Five Questions For Michele Bachmann: Redux

Two years ago, avid Garnet Spy fan, Minnesota Congresswoman and darling of the Tea Party Michele Bachmann responded to some questions about the future of the Republican Party and conservatism.

Rep. Bachmann’s prominence on the national stage has grown considerably since then. Because of this higher profile and her recent barnstorming through South Carolina, a key GOP primary state, her post from February of 2009 is re-posted here.

[OK, “avid Garnet Spy fan” may be a bit fanciful.]

Representative Michele Bachmann of Minnesota has become an outspoken – and occasionally controversial – conservative voice in the House of Representatives since her first term began in 2007.  A frequent guest on a variety of news and commentary programs on radio and television, Rep. Bachmann was kind enough to answer “Five Questions For Michele Bachmann.”

What must the GOP do – nationally – to convince voters that it has the best ideas for governing?

First and foremost, Republicans must once again embrace conservative principles, and thankfully if the vote on the Democrats “stimulus” package is any indication, we’re once again finding our conservative voice. We are and always have been the real party of reform and innovation – from health savings accounts to social security reform to reducing the role of government in our lives – we must make it clear that we are the real party of change. When we were in control of the White House and Congress, we squandered an ideal opportunity to advance conservative principles – the principles upon which we were elected – in place of big government programs and spending. Plain and simple, we governed like Democrats. If we refocus our message on core conservative principles, we’ll be winning elections again in no time.

From the TARP, to the automobile company bailout, to Al Franken and the Democrat majority, what should the Republican Party strategy be to get the country solvent both politically and fiscally?

Our government is recklessly burning through money that we don’t even have. It’s an awfully poor example we’re setting for Americans who are struggling with budgeting and debt of their own to see their government have no regard for fiscal accountability whatsoever. Remember, our children and grandchildren are the ones who are going to reap the horror of our reckless ways, and it’s the government that is sticking them with the bill.

>Thankfully, the Republican Party has been outspoken in its belief in real tax cuts and in reiegning in government spending. History has taught us that the best way to stimulate the economy and create jobs is to cut wasteful spending, reduce the tax burden on small businesses and families, and keep money in the private sector. In fact, Republicans have introduced the Economic Recovery and Middle-Class Tax Relief Act of 2009 to do just that.

Do you have any reservations about an Obama presidency? What do you see as a potential positive?

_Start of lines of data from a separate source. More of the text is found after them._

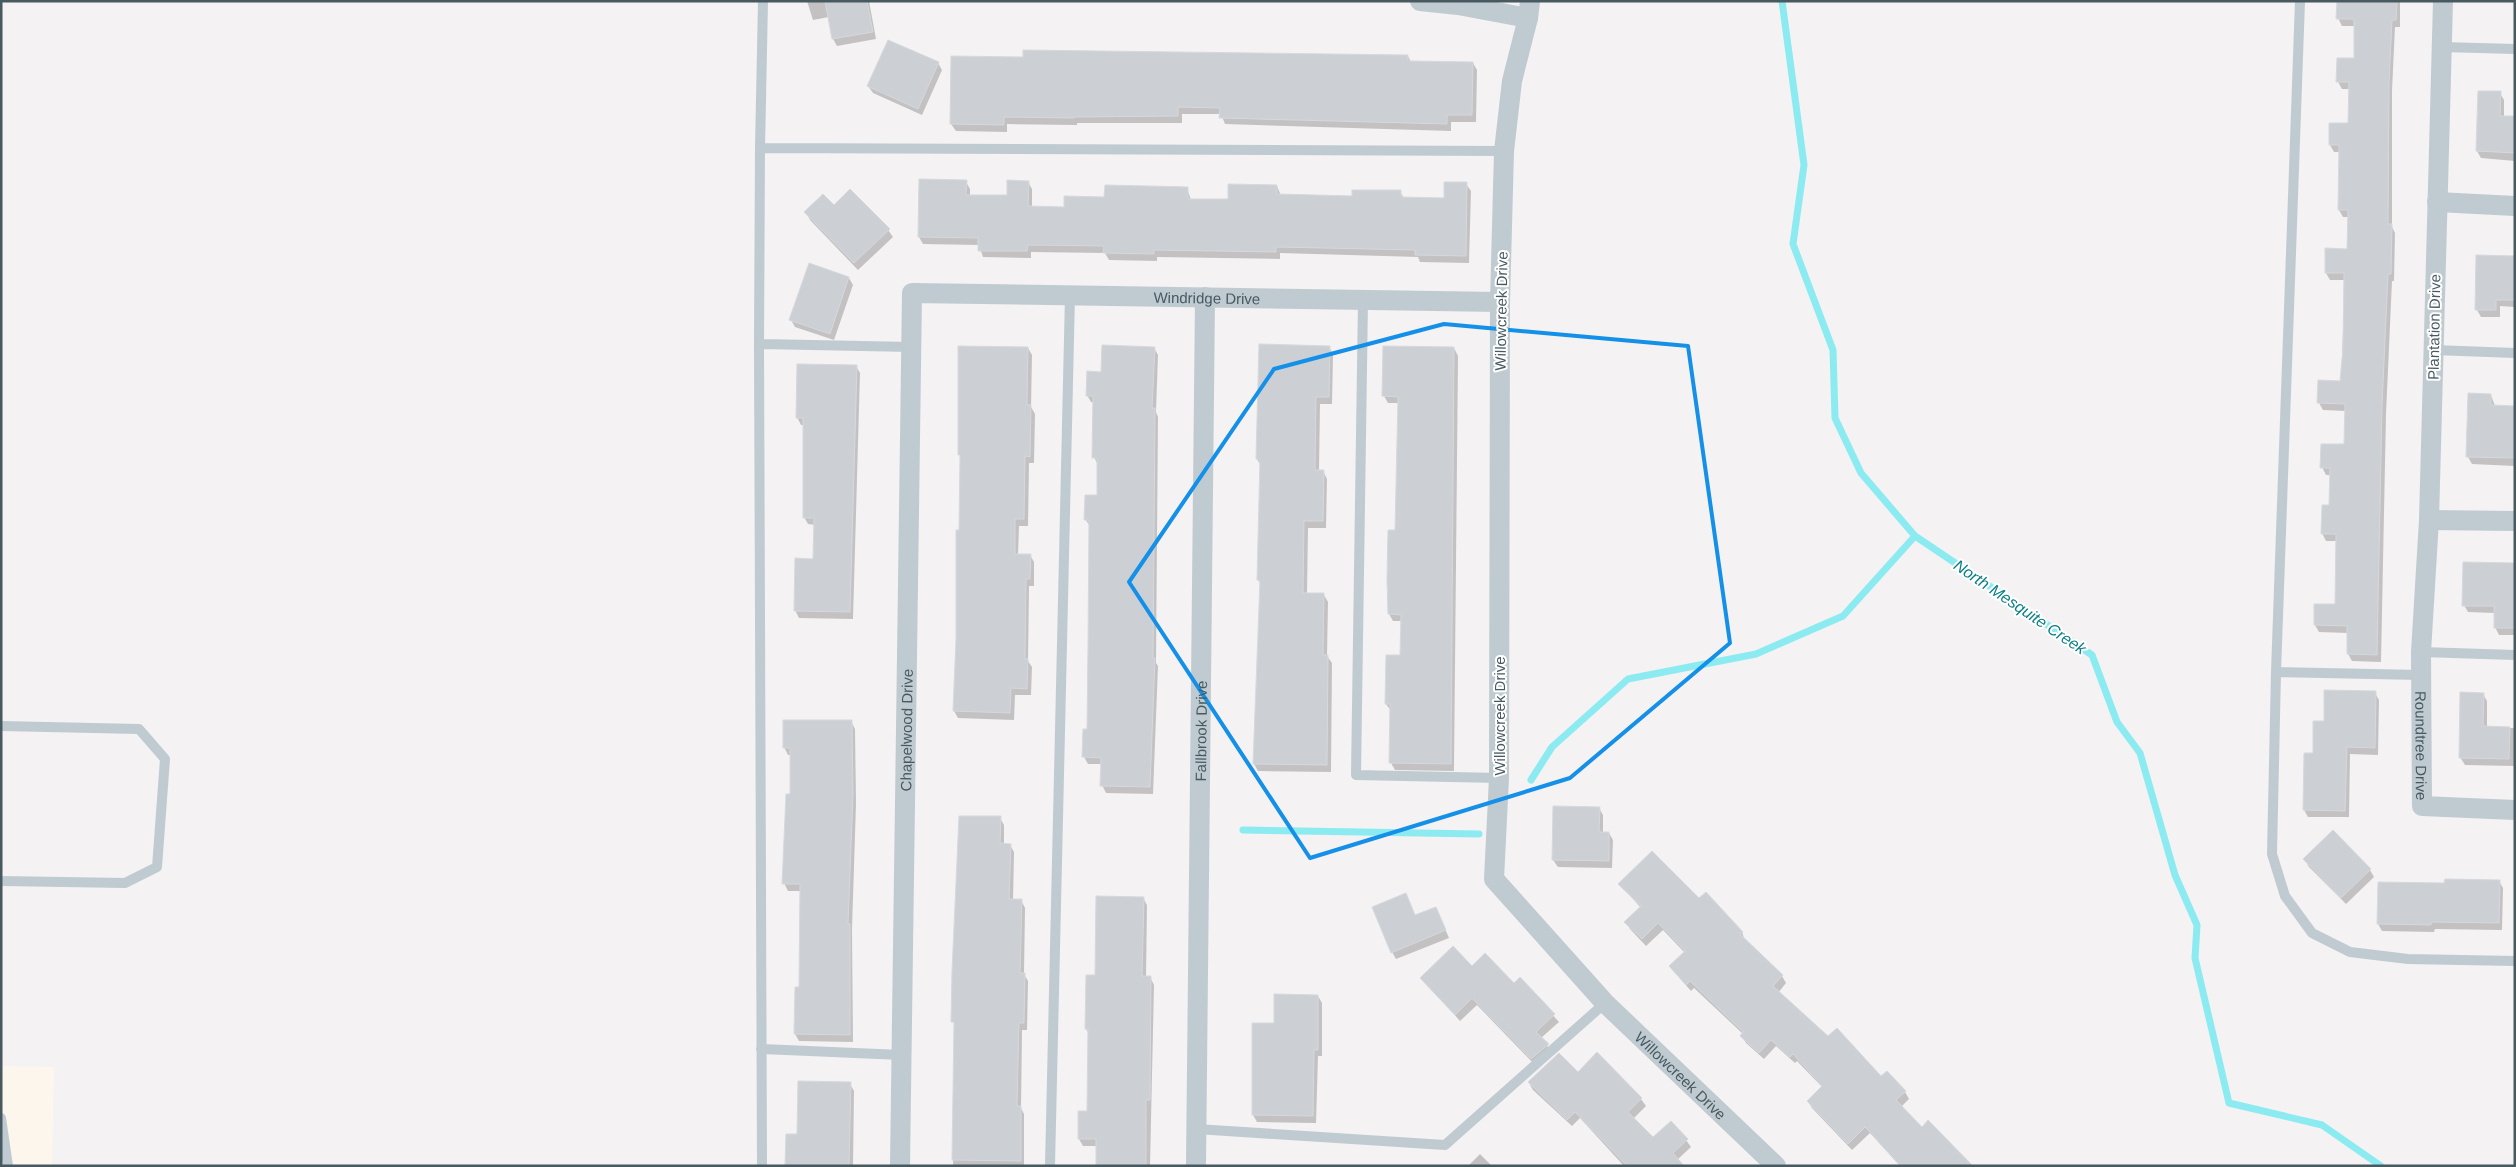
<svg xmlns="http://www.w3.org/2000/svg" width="2516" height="1167" viewBox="0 0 2516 1167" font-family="Helvetica,sans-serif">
<rect width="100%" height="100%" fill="#f4f2f2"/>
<!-- commercial -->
<path fill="#fdf6ec" d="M 1,1066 L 54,1067 L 52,1166 L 1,1166 Z"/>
<!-- shadow -->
<path fill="#0003" d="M 807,1 L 869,1 L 876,39 L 837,46 L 833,39 L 829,17 L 813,20 Z
M 2338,1 L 2400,1 L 2400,27 L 2395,27 L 2392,91 L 2392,227 L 2395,233 L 2394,281 L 2392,281 L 2386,414 L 2381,662 L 2352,661 L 2348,654 L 2348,633 L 2319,632 L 2315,625 L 2315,605 L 2336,605 L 2337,541 L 2326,541 L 2322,533 L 2330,506 L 2331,475 L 2326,475 L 2322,467 L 2346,445 L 2346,411 L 2323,410 L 2319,403 L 2319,381 L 2341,382 L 2345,280 L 2330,280 L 2326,273 L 2348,250 L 2349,217 L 2343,217 L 2339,210 L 2340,152 L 2334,152 L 2330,145 L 2349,124 L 2350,89 L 2342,89 L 2338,82 L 2355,60 L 2355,26 L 2342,26 L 2338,18 Z
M 1408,56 L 1411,62 L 1473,63 L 1477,70 L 1476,122 L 1451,122 L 1451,131 L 1225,124 L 1221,114 L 1182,114 L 1182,123 L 1077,123 L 1077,125 L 1007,124 L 1007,132 L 956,131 L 951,124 Z
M 938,63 L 942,70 L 922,115 L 873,93 L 868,86 Z
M 2500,93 L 2504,100 L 2504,117 L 2515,117 L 2515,161 L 2481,158 L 2477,151 Z
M 966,182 L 970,189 L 970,196 L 1008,197 L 1028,182 L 1032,189 L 1032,208 L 1066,208 L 1106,198 L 1187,188 L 1191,200 L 1229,201 L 1277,186 L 1281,196 L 1354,197 L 1400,192 L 1404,198 L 1445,199 L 1466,184 L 1471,191 L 1469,263 L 1420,262 L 1418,257 L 1280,253 L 1280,259 L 1157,257 L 1157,261 L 1109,260 L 1105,253 L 1031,252 L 1031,258 L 983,257 L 979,245 L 923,244 L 919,237 Z
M 834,207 L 888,230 L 893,237 L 858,270 L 810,220 L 806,212 Z
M 2515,257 L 2515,307 L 2500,306 L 2500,317 L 2481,317 L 2477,310 Z
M 849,278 L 853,285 L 834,340 L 795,327 L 791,320 Z
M 1329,347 L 1333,354 L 1332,404 L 1320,404 L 1319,471 L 1323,471 L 1327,479 L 1326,528 L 1308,528 L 1307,594 L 1324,595 L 1328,602 L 1327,656 L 1332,663 L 1331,772 L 1258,771 L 1254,764 L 1261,584 L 1258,580 L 1261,466 L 1257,459 Z
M 1028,348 L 1032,355 L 1031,407 L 1035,414 L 1034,463 L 1029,463 L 1028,526 L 1019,526 L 1018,555 L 1030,555 L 1034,562 L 1034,586 L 1029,586 L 1028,661 L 1032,667 L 1031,695 L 1015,695 L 1014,720 L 958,718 L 954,711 L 960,531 L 962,458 L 960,455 Z
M 1154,348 L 1158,355 L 1156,412 L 1158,417 L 1156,663 L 1158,666 L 1153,794 L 1106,793 L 1102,785 L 1102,764 L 1088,764 L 1084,757 L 1088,731 L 1090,527 L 1086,520 L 1098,497 L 1098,465 L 1094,457 L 1095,403 L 1091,402 L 1087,395 L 1102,373 Z
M 1454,348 L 1458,356 L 1454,771 L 1395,770 L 1391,763 L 1391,711 L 1386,704 L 1402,656 L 1402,621 L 1393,621 L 1389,614 L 1396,532 L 1399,403 L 1388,403 L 1384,396 Z
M 856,366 L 860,373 L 853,619 L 799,618 L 795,610 L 814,560 L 815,525 L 808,524 L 804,517 L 804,425 L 801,425 L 797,417 Z
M 2491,395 L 2495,406 L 2515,407 L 2515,466 L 2472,464 L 2468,457 Z
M 2515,564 L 2515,635 L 2499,635 L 2495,627 L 2495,613 L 2468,612 L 2464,605 Z
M 2375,693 L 2379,700 L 2378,755 L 2350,754 L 2349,817 L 2308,817 L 2304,810 L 2314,755 L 2325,722 Z
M 2483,694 L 2487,701 L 2487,728 L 2515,728 L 2515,766 L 2465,765 L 2460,757 Z
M 851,721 L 855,729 L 856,804 L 852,929 L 853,1042 L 799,1041 L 795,1034 L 796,988 L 800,988 L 801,891 L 788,891 L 784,883 L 791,796 L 792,755 L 788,755 L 784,747 Z
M 1599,808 L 1603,815 L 1603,833 L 1609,833 L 1613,840 L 1612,868 L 1558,867 L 1553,860 Z
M 1000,818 L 1004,825 L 1004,845 L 1010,845 L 1014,852 L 1013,900 L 1021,900 L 1025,908 L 1024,974 L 1028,981 L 1027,1030 L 1022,1030 L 1021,1108 L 1024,1114 L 1024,1166 L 953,1166 L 956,1027 L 953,1021 Z
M 2333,832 L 2370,870 L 2374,877 L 2346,904 L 2309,867 L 2305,860 Z
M 2515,863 L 2515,894 L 2514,892 Z
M 2499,881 L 2503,888 L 2502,930 L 2435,929 L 2434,932 L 2382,931 L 2378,924 L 2446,884 Z
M 1620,884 L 1699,900 L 1742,932 L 1745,941 L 1782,976 L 1786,983 L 1778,993 L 1828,1038 L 1881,1078 L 1905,1092 L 1909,1099 L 1901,1107 L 1922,1128 L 1972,1166 L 1900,1166 L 1870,1133 L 1852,1150 L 1812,1108 L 1808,1101 L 1823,1088 L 1797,1061 L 1795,1063 L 1776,1046 L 1764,1059 L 1746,1043 L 1742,1036 L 1743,1034 L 1694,988 L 1691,991 L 1670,967 L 1685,953 L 1663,930 L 1646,946 L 1630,929 L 1626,922 L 1641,908 Z
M 1143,898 L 1147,905 L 1146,977 L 1150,977 L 1154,985 L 1150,1166 L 1097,1166 L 1097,1146 L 1083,1146 L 1079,1139 L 1088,1112 L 1089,1034 L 1086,1029 L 1096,976 Z
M 1436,908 L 1449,938 L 1396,959 L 1392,952 L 1415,917 Z
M 1422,978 L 1514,985 L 1520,979 L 1559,1022 L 1541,1038 L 1552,1052 L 1536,1066 L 1477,1005 L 1460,1021 Z
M 1318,996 L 1322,1003 L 1322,1056 L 1318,1056 L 1316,1123 L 1257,1122 L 1253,1115 L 1275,1025 Z
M 1597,1054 L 1641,1099 L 1646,1106 L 1633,1119 L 1653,1139 L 1686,1140 L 1691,1147 L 1677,1160 L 1683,1166 L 1624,1166 L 1580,1118 L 1572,1126 L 1533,1090 L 1529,1083 L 1578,1074 Z
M 850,1084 L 854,1091 L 853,1166 L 785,1166 L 798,1136 Z
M 1480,1154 L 1492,1166 L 1468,1166 Z"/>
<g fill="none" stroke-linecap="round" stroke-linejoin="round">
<!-- stream -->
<path stroke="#8bebf1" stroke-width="7" d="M 1782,1 L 1804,165 L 1793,244 L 1833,350 L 1835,418 L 1861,473 L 1915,536 L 2092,655 L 2117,722 L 2140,753 L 2175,875 L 2197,925 L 2195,958 L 2229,1103 L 2322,1125 L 2381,1166
M 1531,780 L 1552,747 L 1628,679 L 1756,654 L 1843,616 L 1915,536
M 1243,830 L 1479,834"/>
</g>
<!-- building -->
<path fill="#ccd0d4" stroke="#d5d9dd" d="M 825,1 L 867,1 L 873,32 L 832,39 Z
M 2337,1 L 2397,1 L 2396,20 L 2392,20 L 2389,83 L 2388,224 L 2392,224 L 2391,274 L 2388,274 L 2382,406 L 2377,655 L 2347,654 L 2347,626 L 2314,625 L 2314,604 L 2335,604 L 2336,534 L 2321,534 L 2322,505 L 2329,505 L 2330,468 L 2320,468 L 2321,444 L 2344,444 L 2345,404 L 2317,403 L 2318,380 L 2340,381 L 2343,350 L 2344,273 L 2325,273 L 2325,248 L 2347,249 L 2348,210 L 2338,210 L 2339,145 L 2329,145 L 2329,123 L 2348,123 L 2349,82 L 2336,82 L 2337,58 L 2354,58 L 2354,19 L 2336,19 Z
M 888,40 L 939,62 L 918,109 L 867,86 Z
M 1023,50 L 1408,55 L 1408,61 L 1473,62 L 1472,115 L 1447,115 L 1447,124 L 1219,118 L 1220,108 L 1178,107 L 1178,116 L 1074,117 L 1074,118 L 1004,117 L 1004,125 L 950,124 L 951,56 L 1023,57 Z
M 2478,91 L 2501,91 L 2500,116 L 2515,116 L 2515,153 L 2476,151 Z
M 919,179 L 967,180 L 966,195 L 1007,195 L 1007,180 L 1029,181 L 1028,206 L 1064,207 L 1064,196 L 1104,197 L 1105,185 L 1188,187 L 1188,199 L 1228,199 L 1228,184 L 1277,185 L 1277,194 L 1352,196 L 1352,190 L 1401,190 L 1401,197 L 1444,198 L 1444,182 L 1467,182 L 1466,256 L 1415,255 L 1415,250 L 1276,247 L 1276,252 L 1154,250 L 1154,254 L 1103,253 L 1104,246 L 1028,245 L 1027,251 L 978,251 L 978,238 L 918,237 Z
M 850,189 L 890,229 L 854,263 L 804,212 L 823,194 L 834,205 Z
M 2476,255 L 2515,256 L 2515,300 L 2496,300 L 2496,310 L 2475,310 Z
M 809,263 L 849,277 L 830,334 L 789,320 Z
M 1259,344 L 1330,346 L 1329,397 L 1316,397 L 1315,470 L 1324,470 L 1323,521 L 1304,521 L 1303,593 L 1324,593 L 1323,655 L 1328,655 L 1327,765 L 1253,764 L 1260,580 L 1257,580 L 1260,459 L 1256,459 Z
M 1102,345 L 1155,347 L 1152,408 L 1155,408 L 1153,658 L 1155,658 L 1150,787 L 1100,786 L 1101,758 L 1082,757 L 1083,729 L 1087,729 L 1088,647 L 1089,520 L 1084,520 L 1085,495 L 1097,495 L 1097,458 L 1092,458 L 1093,396 L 1086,396 L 1087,371 L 1101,372 Z
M 958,346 L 1028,347 L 1027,405 L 1031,405 L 1030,457 L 1025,456 L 1024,519 L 1015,519 L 1015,554 L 1031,554 L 1030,579 L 1026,579 L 1025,659 L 1028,659 L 1027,689 L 1011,688 L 1010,713 L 953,711 L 956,640 L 956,530 L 959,530 L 960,455 L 958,455 Z
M 1383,346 L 1454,347 L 1451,764 L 1389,763 L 1390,704 L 1385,704 L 1386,655 L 1400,655 L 1401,615 L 1388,614 L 1387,580 L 1388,530 L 1395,530 L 1398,397 L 1382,396 Z
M 797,364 L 857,365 L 850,612 L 794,611 L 795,558 L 813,559 L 814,518 L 803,518 L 803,418 L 796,418 Z
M 2468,393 L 2491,394 L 2491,405 L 2515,406 L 2515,458 L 2466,457 Z
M 2463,562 L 2515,563 L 2515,628 L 2494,628 L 2494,606 L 2462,606 Z
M 2324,690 L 2376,691 L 2375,748 L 2347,747 L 2345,811 L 2303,810 L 2304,753 L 2313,753 L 2313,721 L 2324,721 Z
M 2460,692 L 2484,693 L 2483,726 L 2510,727 L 2509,759 L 2459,758 Z
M 783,720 L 852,720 L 853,795 L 848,924 L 850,924 L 850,1035 L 794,1034 L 795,987 L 799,987 L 800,884 L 782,884 L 786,794 L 790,794 L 790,748 L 783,748 Z
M 1553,806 L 1600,807 L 1599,832 L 1609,832 L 1609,861 L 1552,860 Z
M 959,816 L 1001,816 L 1000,843 L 1011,844 L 1009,899 L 1022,899 L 1020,973 L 1025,973 L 1024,1023 L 1019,1023 L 1017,1106 L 1021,1106 L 1021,1161 L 952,1160 L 954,1022 L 951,1022 L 952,972 Z
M 2333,830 L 2371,869 L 2341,898 L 2303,859 Z
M 1652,851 L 1699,898 L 1706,892 L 1743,932 L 1740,934 L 1783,975 L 1773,986 L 1828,1036 L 1837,1028 L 1881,1076 L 1887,1071 L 1906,1091 L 1896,1100 L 1922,1127 L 1928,1120 L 1973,1166 L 1901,1166 L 1865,1127 L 1848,1144 L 1807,1101 L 1822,1086 L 1793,1054 L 1790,1057 L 1771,1040 L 1759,1053 L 1740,1036 L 1743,1032 L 1690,981 L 1686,985 L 1669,966 L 1685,951 L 1658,923 L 1642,939 L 1624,922 L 1641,906 L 1618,884 Z
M 2445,879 L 2500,880 L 2499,923 L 2431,922 L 2431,925 L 2377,924 L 2378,882 L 2444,883 Z
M 1406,893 L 1415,915 L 1436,907 L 1446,930 L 1391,953 L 1372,907 Z
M 1096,896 L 1144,897 L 1142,976 L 1151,976 L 1150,1100 L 1146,1100 L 1146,1166 L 1096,1166 L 1096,1139 L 1078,1139 L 1078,1111 L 1087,1111 L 1088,1029 L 1085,1029 L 1086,975 L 1095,975 Z
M 1453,946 L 1472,966 L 1485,953 L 1514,983 L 1520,977 L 1555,1014 L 1536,1032 L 1549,1044 L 1531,1059 L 1472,998 L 1455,1015 L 1420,978 Z
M 1274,994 L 1318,995 L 1318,1050 L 1314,1050 L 1313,1116 L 1252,1115 L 1252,1023 L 1274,1023 Z
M 1597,1052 L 1642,1098 L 1628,1112 L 1653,1137 L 1671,1121 L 1688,1139 L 1673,1153 L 1684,1166 L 1627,1166 L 1575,1112 L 1567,1120 L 1528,1082 L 1559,1053 L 1578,1072 Z
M 798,1081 L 851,1082 L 849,1166 L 785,1166 L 786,1134 L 797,1134 Z"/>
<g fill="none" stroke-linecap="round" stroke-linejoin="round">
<!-- lane -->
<path stroke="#bfcbd1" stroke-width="10" d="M 2300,1 L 2276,672 L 2272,854 L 2285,896 L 2312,933 L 2350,952 L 2408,959 L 2515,961
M 2442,47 L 2515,49
M 760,148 L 763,1
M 1363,300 L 1356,775 L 1499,778
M 759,344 L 911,347
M 2434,350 L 2515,353
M 2421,652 L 2515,655
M 2276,672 L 2421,675
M 1,726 L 139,729 L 165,759 L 157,867 L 125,883 L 1,881
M 761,1049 L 902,1055
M 1,1118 L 8,1166
M 1196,1129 L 1445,1145 L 1605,1003
M 762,1166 L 759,344 L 760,148 L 1504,151
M 1050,1166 L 1070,295"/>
<!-- street -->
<g stroke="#bfcbd1" stroke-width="20">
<path d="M 1420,1 L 1458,5 L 1528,18"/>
<path id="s1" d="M 1530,1 L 1528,18 L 1512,81 L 1504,151 L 1500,302 L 1499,778 L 1494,879 L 1605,1003 L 1776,1166"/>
<path id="s2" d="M 2443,1 L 2429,520 L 2421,652 L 2422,806 L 2515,810"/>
<path d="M 2437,202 L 2515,206"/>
<path d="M 2429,520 L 2515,521"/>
<path id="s3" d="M 900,1166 L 912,293 L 1500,302"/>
<path id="s4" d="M 1196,1166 L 1205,297"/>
</g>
</g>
<!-- marked area -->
<path fill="none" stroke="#1490e8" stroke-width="4" stroke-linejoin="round" d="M 1444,324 L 1688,346 L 1730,643 L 1570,778 L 1310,858 L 1129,582 L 1274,369 Z"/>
<g text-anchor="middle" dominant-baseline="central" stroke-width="4" stroke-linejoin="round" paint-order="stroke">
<!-- street labels -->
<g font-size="15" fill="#485960" stroke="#fff">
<text stroke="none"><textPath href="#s3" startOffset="1168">Windridge Drive</textPath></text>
<text transform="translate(1501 311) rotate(-89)">Willowcreek Drive</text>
<text transform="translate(2434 327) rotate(-89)">Plantation Drive</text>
<text transform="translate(1499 716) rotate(-90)">Willowcreek Drive</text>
<text stroke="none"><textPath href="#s3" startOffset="436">Chapelwood Drive</textPath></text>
<text stroke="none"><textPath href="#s4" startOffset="435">Fallbrook Drive</textPath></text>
<text stroke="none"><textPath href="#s2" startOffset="745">Roundtree Drive</textPath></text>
<text stroke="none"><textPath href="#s1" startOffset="1152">Willowcreek Drive</textPath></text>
</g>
<!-- water labels -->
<g font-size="16" font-style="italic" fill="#097e84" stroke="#fff">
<text transform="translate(2020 607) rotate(34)">North Mesquite Creek</text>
</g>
</g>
<!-- border -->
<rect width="2516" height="1167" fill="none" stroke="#485960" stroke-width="5"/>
</svg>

This is a historic presidency and a proud moment in America’s history. But we must separate the man his policy initiatives. With a liberal Democrat in the White House and liberals in control of the House and Senate, it’s my hope that the Republican minority will be forced to straighten out our own messaging and promote and defend the key principle of fiscal responsibility. Economic stewardship must be our priority not only because it’s right, but because it’s essential to the long-term viability of a prosperous America.

What do you see as the state of conservatism in the United States today?

I’ve said in other interviews in the past that conservatism is not dead; it simply needs to be reignited. When you have Democrats winning seats in Congress by running their campaigns with strong conservative undertones – low taxes, responsible spending, personal responsibility – you know that’s what America wants and expects from its elected officials. We need to once again take hold of those principles and act on them. Only then will the American people begin to trust and embrace the Republican Party.

You’re one of the fresh faces for the GOP. Who do YOU see as that future and why?

There are so many talented leaders in the Republican Party today, that you can’t possibly list them all here and do each of them justice. But Bobby Jindal is one of my favorites and is doing a phenomenal job as Governor of Louisiana. His name’s not going away and as you know, he’s being talked about as a Presidential contender in 2012. The Republican Party is not short on youth and talent, and the great thing is that many of our freshest faces aren’t afraid to embrace and make known their conservative beliefs.